## WHAT TO PRODUCE
Of all the lines in the entries below, give again exactly those starting at the line containing "Wireless phone connectivity" and ending at the line containing "University. While working", both ends included, and no others.

(Page-level text extractions)
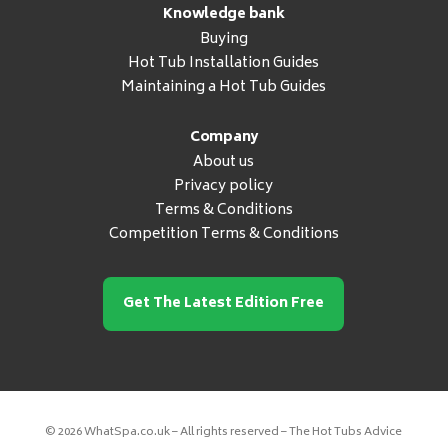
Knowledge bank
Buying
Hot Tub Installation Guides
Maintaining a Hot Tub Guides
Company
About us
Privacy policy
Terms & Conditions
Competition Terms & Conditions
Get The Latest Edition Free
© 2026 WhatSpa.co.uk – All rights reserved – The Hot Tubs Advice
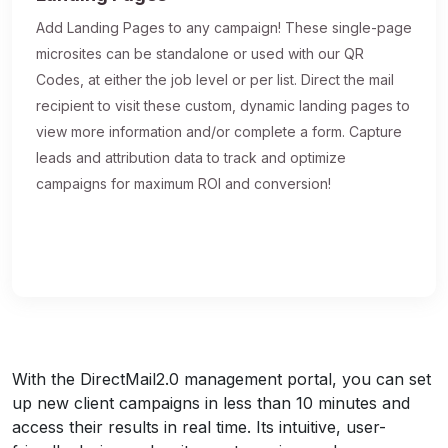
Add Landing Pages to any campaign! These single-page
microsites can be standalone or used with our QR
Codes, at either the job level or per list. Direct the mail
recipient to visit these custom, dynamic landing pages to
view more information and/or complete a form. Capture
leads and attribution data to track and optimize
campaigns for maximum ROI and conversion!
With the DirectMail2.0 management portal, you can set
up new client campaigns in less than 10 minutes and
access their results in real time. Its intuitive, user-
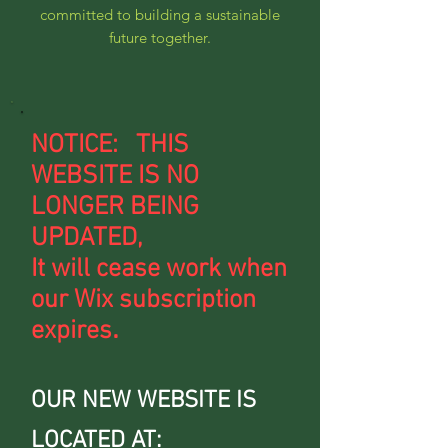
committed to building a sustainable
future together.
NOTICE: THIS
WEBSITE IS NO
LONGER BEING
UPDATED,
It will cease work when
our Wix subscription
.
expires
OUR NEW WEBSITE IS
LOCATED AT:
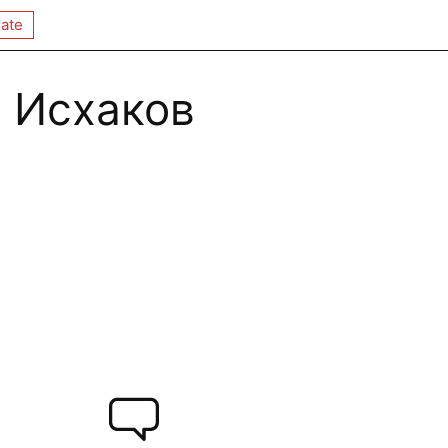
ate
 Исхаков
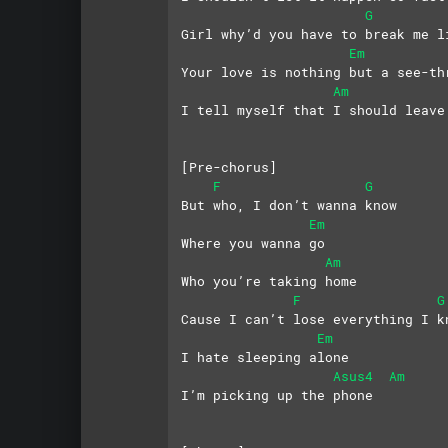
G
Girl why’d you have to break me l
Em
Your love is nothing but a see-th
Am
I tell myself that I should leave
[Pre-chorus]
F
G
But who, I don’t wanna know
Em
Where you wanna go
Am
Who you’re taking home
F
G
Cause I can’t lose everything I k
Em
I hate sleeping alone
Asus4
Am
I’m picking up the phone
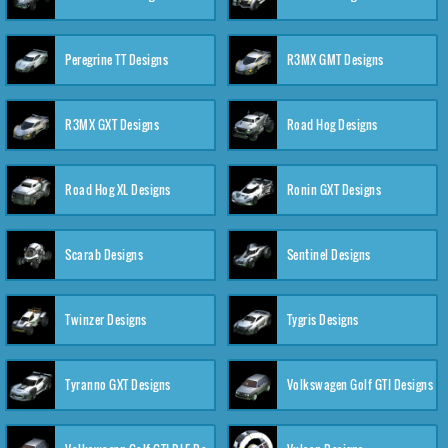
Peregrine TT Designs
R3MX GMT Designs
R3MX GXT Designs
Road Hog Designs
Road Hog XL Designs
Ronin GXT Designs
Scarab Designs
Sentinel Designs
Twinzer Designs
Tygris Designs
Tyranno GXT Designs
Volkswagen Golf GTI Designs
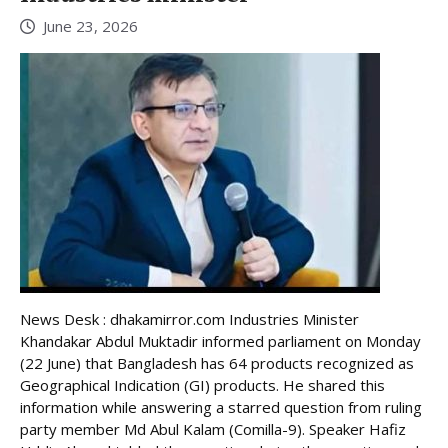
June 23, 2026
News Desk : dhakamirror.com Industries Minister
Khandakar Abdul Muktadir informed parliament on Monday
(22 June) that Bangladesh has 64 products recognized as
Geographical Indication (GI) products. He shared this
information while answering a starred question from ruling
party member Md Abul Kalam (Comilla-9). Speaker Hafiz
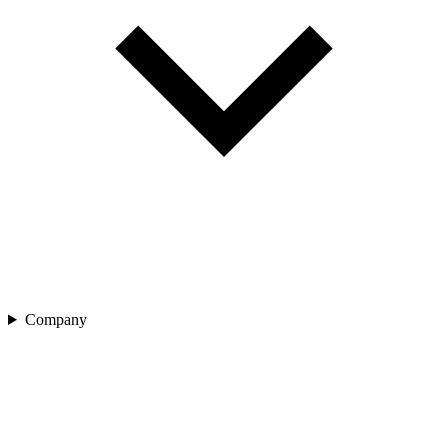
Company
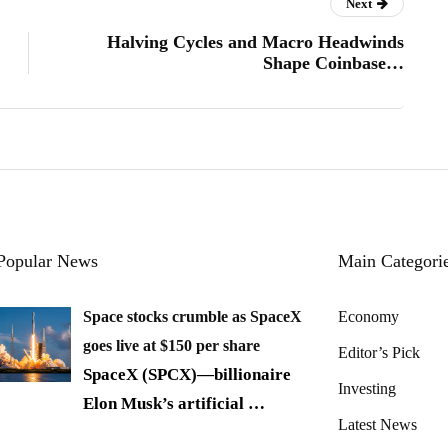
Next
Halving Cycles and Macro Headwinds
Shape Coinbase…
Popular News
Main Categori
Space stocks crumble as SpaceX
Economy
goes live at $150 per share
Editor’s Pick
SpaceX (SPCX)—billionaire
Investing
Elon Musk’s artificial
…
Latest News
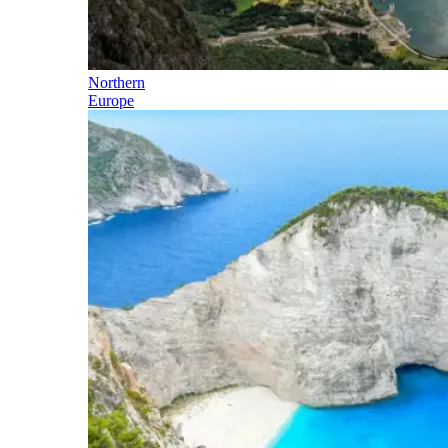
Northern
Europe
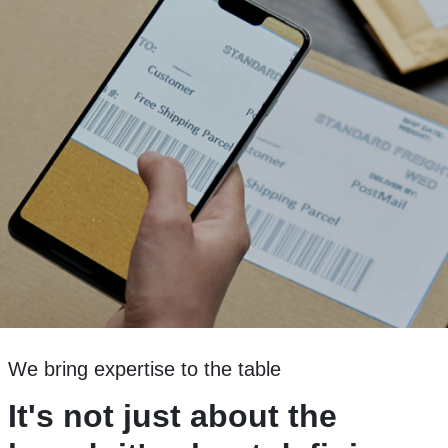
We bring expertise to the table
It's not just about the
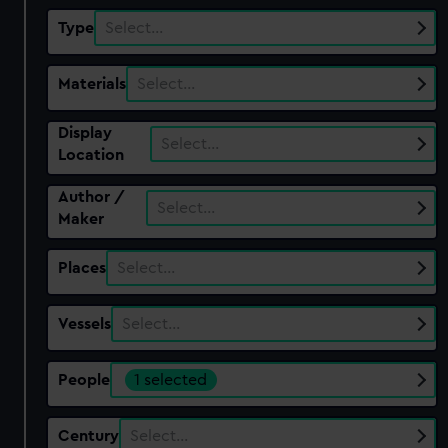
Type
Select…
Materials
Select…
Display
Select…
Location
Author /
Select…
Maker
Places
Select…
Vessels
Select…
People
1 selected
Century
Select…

...

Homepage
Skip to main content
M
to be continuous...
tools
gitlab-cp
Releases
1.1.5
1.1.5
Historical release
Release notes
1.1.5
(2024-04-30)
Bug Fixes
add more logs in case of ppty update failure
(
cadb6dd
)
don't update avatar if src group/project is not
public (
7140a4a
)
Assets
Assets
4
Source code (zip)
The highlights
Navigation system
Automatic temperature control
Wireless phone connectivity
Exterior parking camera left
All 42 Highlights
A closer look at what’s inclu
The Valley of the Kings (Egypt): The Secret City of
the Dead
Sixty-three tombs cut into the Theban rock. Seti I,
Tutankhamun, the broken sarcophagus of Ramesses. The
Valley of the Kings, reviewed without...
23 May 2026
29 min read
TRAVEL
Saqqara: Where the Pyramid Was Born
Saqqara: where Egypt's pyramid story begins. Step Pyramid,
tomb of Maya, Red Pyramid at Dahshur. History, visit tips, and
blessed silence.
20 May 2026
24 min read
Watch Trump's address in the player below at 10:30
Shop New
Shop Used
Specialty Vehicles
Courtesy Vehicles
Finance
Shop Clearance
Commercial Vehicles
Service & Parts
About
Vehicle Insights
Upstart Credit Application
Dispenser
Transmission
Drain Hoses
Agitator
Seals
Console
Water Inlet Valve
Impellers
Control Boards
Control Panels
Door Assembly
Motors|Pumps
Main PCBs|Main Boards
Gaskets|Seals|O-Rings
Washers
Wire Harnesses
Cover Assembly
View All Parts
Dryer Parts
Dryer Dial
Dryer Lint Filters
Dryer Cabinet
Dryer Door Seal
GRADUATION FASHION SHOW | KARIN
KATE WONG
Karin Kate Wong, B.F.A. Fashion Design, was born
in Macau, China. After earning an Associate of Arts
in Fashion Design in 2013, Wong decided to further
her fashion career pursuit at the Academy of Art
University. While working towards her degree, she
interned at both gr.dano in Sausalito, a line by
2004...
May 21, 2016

--

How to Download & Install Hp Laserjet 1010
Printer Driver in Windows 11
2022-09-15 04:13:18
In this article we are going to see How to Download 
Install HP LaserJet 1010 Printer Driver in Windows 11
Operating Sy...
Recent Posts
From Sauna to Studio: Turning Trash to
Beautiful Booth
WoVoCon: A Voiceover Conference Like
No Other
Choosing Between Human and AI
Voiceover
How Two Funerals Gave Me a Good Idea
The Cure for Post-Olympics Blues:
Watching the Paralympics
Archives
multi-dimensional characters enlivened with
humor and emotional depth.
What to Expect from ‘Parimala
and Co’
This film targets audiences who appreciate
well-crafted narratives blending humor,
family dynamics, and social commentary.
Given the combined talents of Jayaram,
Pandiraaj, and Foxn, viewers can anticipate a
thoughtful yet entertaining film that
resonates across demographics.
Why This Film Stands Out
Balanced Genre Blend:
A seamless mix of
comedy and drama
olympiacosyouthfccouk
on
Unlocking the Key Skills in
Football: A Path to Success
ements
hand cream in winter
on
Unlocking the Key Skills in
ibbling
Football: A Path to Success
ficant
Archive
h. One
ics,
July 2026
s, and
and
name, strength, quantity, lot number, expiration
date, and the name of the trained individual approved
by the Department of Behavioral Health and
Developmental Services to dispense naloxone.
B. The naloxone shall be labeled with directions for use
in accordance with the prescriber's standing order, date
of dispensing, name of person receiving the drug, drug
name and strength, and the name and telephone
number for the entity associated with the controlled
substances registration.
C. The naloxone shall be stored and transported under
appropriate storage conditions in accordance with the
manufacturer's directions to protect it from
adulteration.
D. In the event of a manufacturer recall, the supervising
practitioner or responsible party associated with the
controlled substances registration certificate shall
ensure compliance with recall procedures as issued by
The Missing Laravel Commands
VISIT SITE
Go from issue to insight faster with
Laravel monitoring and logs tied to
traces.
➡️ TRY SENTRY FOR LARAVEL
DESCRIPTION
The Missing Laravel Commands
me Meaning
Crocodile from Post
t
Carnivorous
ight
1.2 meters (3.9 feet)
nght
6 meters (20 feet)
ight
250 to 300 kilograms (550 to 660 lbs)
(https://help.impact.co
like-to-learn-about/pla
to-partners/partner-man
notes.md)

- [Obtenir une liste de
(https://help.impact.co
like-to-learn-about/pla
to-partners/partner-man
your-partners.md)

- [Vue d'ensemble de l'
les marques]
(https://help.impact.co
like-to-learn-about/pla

## SOLUTION TO THE PROBLEM
Wireless phone connectivity
Exterior parking camera left
All 42 Highlights
A closer look at what’s inclu
The Valley of the Kings (Egypt): The Secret City of
the Dead
Sixty-three tombs cut into the Theban rock. Seti I,
Tutankhamun, the broken sarcophagus of Ramesses. The
Valley of the Kings, reviewed without...
23 May 2026
29 min read
TRAVEL
Saqqara: Where the Pyramid Was Born
Saqqara: where Egypt's pyramid story begins. Step Pyramid,
tomb of Maya, Red Pyramid at Dahshur. History, visit tips, and
blessed silence.
20 May 2026
24 min read
Watch Trump's address in the player below at 10:30
Shop New
Shop Used
Specialty Vehicles
Courtesy Vehicles
Finance
Shop Clearance
Commercial Vehicles
Service & Parts
About
Vehicle Insights
Upstart Credit Application
Dispenser
Transmission
Drain Hoses
Agitator
Seals
Console
Water Inlet Valve
Impellers
Control Boards
Control Panels
Door Assembly
Motors|Pumps
Main PCBs|Main Boards
Gaskets|Seals|O-Rings
Washers
Wire Harnesses
Cover Assembly
View All Parts
Dryer Parts
Dryer Dial
Dryer Lint Filters
Dryer Cabinet
Dryer Door Seal
GRADUATION FASHION SHOW | KARIN
KATE WONG
Karin Kate Wong, B.F.A. Fashion Design, was born
in Macau, China. After earning an Associate of Arts
in Fashion Design in 2013, Wong decided to further
her fashion career pursuit at the Academy of Art
University. While working towards her degree, she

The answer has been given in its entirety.